■ **Défi 1**: Recopiez fidèlement le texte sur les aides aux entreprises, depuis « Le gouvernement se » jusqu'à « dans l’hypothèse suivante. » inclus.
■ **Défi 2**: D'après le texte sur les aides aux entreprises, de combien à combien Bruno Le Maire a-t-il annoncé abaisser la perte de chiffre d'affaires requise pour bénéficier du « Fonds de solidarité » ?
■ **Défi 3**: Poursuivez le texte sur les aides aux entreprises à partir de l'endroit où il s'arrête.

■ **Extrait fourni**:

────

Le 12 mars 2020, dans son allocution télévisée, Emmanuel Macron annonçait que tout serait « mis en œuvre pour protéger nos salariés et pour protéger nos entreprises quoi qu’il en coûte ».
À coups de grands renforts de communication, qui peinent à masquer la cacophonie gouvernementale, l’Etat annonce fièrement des mesures fortes en faveur des entreprises telles que l’activité partielle, l’instauration d’un « fonds de solidarité », le « Prêt Garanti par l’Etat » ou encore des reports de taxes.
Malheureusement, et comme c’est souvent le cas en Macronie, l’arbre cache la forêt....
Chômage partiel
Si les conditions d’éligibilité au chômage partiel ont enfin été élargies à des professions qui avaient été oubliées (assistantes maternelles, employés à domicile, VRP ...), qu’il a été confirmé que seraient pris en charge 100% du salaire pour les employés payés au smic et 70% du salaire brut pour les employés gagnant jusqu’à 4,5 fois le smic, il n’en demeure pas moins qu’à ce jour, aucun dispositif automatique et généralisé n’a été prévu pour permettre aux micro-entrepreneurs et aux travailleurs indépendants (commerçants, exploitants agricoles, professions libérales...) de percevoir une indemnité de subsistance.
Pire, alors que l’entreprise va subir une baisse immédiate de son chiffre d’affaires, il lui revient d’avancer le salaire de ses employés placés en activité partielle en attendant un remboursement, qui après étude et éventuelle autorisation de la Direccte, lui sera versé par l’Agence de Services et de Paiement (ASP) plusieurs semaines après. Par ailleurs, le Gouvernement passe sous silence que les charges salariales jusqu’à mi-mars sont dues à échéance par les entreprises et qu’elles ne font pas l’objet d’une mesure conciliante particulière.
De quoi affaiblir encore davantage des trésoreries !
« Fonds de solidarité »
Le gouvernement se gargarise d’accorder des primes de 1500€ par entreprise dans le cadre d’un « Fonds de solidarité ». Or, Les conditions d’éligibilité sont déraisonnablement restrictives.
Le décret indique que:
Pourquoi un calcul de CA mensuel établi sur 40 jours ? Une erreur se serait-elle malencontreusement infiltrée sur le site de la Direction Générale des Finances Publiques pourtant mis à jour le 30 mars ?
La réponse réside peut-être dans l’hypothèse suivante.
Avec un mois artificiellement allongé et une obligation de confinement à partir du 17 mars, soit avec une perte activité de 37,5% sur la période de référence (15 jours sur 40), comment peut-on perdre 70% de son CA?
Renvoyé à son cynisme, Bruno Le Maire, a annoncé, seulement le 31 mars, que la perte de CA pour bénéficier de ce « Fonds de solidarité » serait abaissée de 70% à 50%, a priori sur les périodes mars 2019/mars 2020. Quand bien même ! Est-ce qu’une aumône sauvera une entreprise ? Par cette décision, l’Etat considère sans doute que si une entreprise subit une baisse de 20, 30 ou 40 % , ce n’est pas si grave. Cette déconnexion de la réalité laisse perplexe !

────

■ **Informations fournies**:
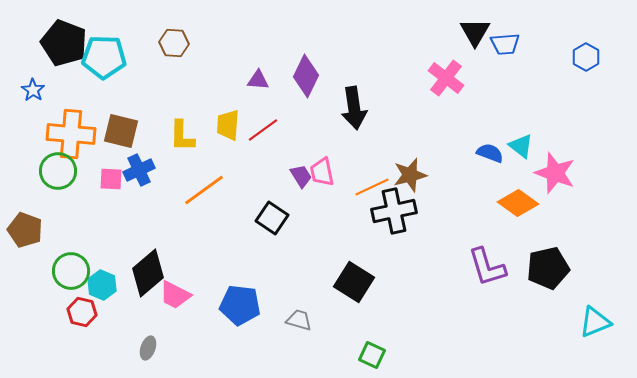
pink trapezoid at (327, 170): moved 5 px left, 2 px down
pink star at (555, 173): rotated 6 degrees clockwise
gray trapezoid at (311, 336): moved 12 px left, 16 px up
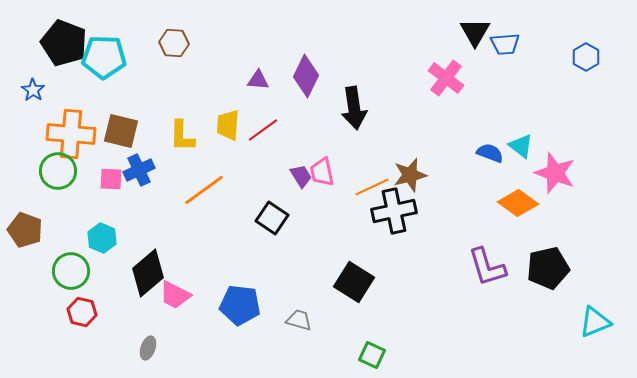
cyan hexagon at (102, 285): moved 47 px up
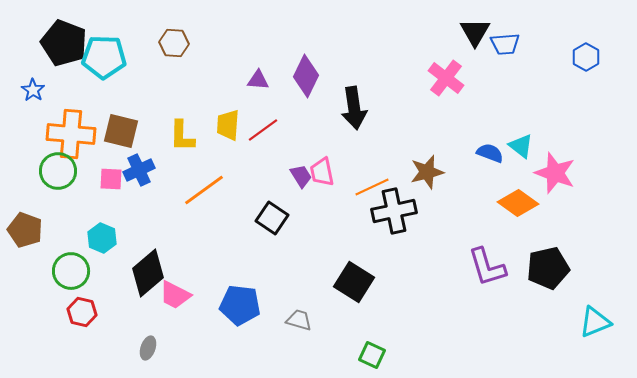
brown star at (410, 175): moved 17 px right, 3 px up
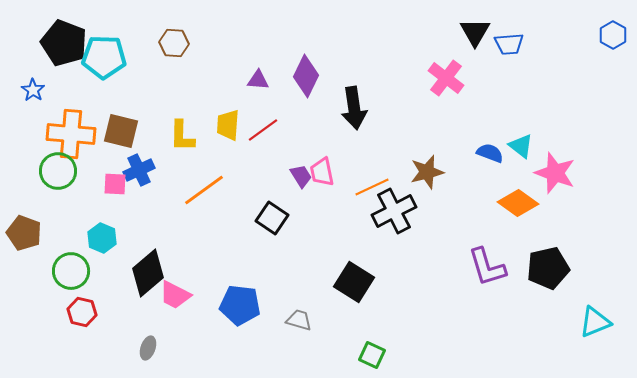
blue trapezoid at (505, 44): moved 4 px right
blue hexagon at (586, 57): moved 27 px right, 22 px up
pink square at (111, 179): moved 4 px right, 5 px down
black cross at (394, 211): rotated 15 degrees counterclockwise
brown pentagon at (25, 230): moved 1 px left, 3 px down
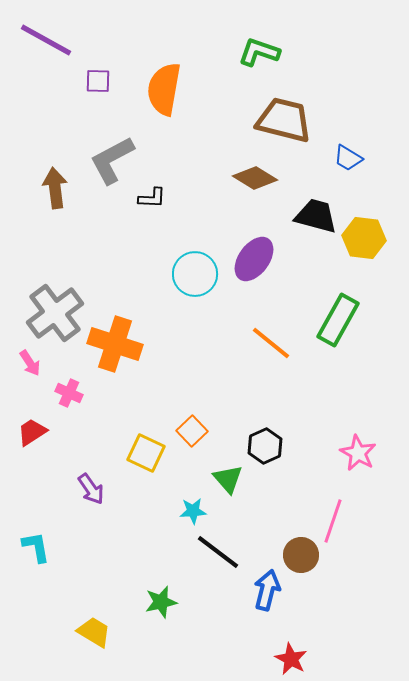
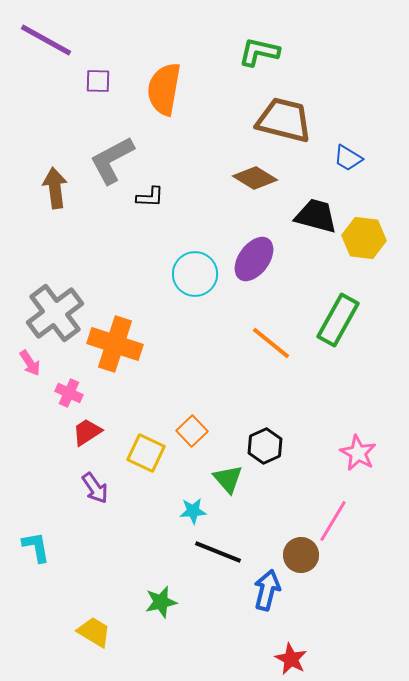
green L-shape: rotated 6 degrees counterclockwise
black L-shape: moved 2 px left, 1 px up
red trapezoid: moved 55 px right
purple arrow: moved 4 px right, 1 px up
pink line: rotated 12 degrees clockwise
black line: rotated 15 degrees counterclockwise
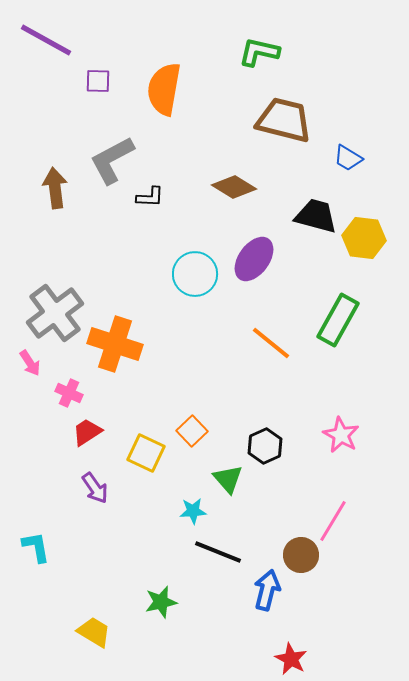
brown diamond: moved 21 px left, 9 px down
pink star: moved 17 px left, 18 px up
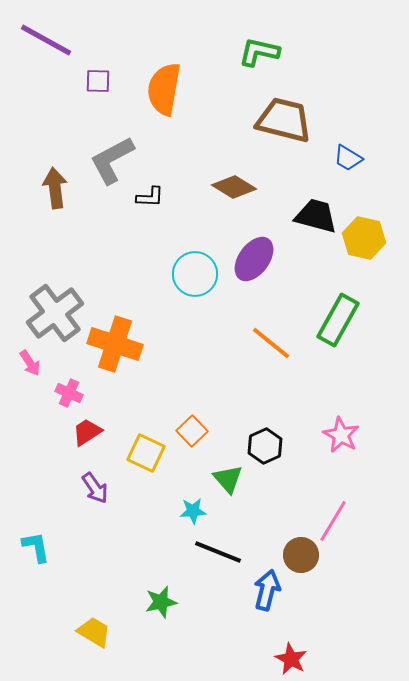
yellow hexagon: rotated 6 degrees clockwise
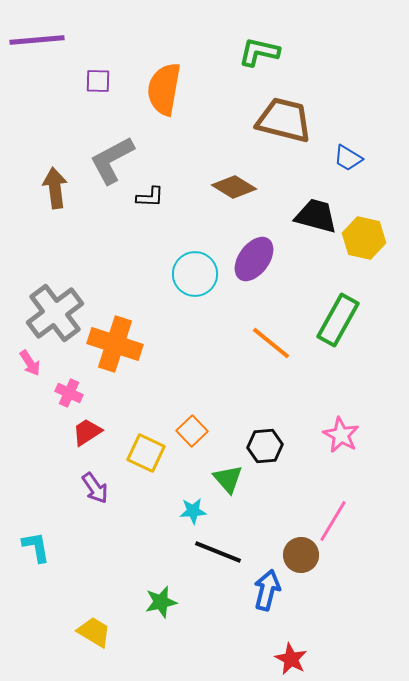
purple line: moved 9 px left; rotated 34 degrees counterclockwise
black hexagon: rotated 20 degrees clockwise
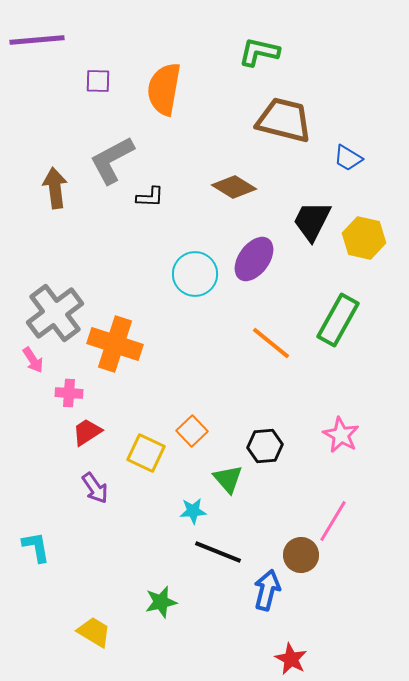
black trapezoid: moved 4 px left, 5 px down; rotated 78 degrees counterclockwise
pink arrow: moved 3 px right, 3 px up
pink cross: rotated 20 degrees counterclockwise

────

■ **Réponse rédigée 1**:
Le gouvernement se gargarise d’accorder des primes de 1500€ par entreprise dans le cadre d’un « Fonds de solidarité ». Or, Les conditions d’éligibilité sont déraisonnablement restrictives.
Le décret indique que:
Pourquoi un calcul de CA mensuel établi sur 40 jours ? Une erreur se serait-elle malencontreusement infiltrée sur le site de la Direction Générale des Finances Publiques pourtant mis à jour le 30 mars ?
La réponse réside peut-être dans l’hypothèse suivante.

■ **Réponse rédigée 2**: De 70 % à 50 %.

■ **Réponse rédigée 3**:
De plus, seule l’éligibilité à ce « Fonds de solidarité » permettra aux entreprises en très grande difficulté d’accéder à une seconde aide de 2000€ versée, après étude au cas par cas des dossiers et sollicitable à partir du 15 avril, auprès des Conseils régionaux, en mal de décentralisation et de communication à 1 an des prochaines élections régionales.
Face à ces complexités et ces iniquités, Marine Le Pen propose une simplification et une mesure juste qui sera une vraie bouffée d’oxygène, immédiate et salvatrice pour les entreprises de moins de 1000 salariés : 1.500 euros plus 1.000 euros par salarié, reconductible chaque mois le temps que l’activité sera interrompue. Le remboursement des sommes pourra être étalé sur 10 ans.
Absence d’harmonisation
Par ailleurs, l’absence constatée d’harmonisation des modalités de report en fonction des organismes et des entreprises pose plusieurs problèmes. D’abord, elle désoriente encore davantage les chefs d’entreprise déjà légitimement inquiets pour l’avenir de leur entreprise. Puis, elle pénalise encore plus ceux qui rencontraient déjà des difficultés financières. Par exemple, un employeur ne pourra obtenir un délai de paiement pour régler la part patronale de sa dette sociale seulement s’il s’est préalablement mis à jour des ses cotisations. Mais quel entrepreneur sensé ne paye pas ses cotisations par plaisir ? On va mettre la tête sous l’eau à des entreprises qui buvaient déjà la tasse !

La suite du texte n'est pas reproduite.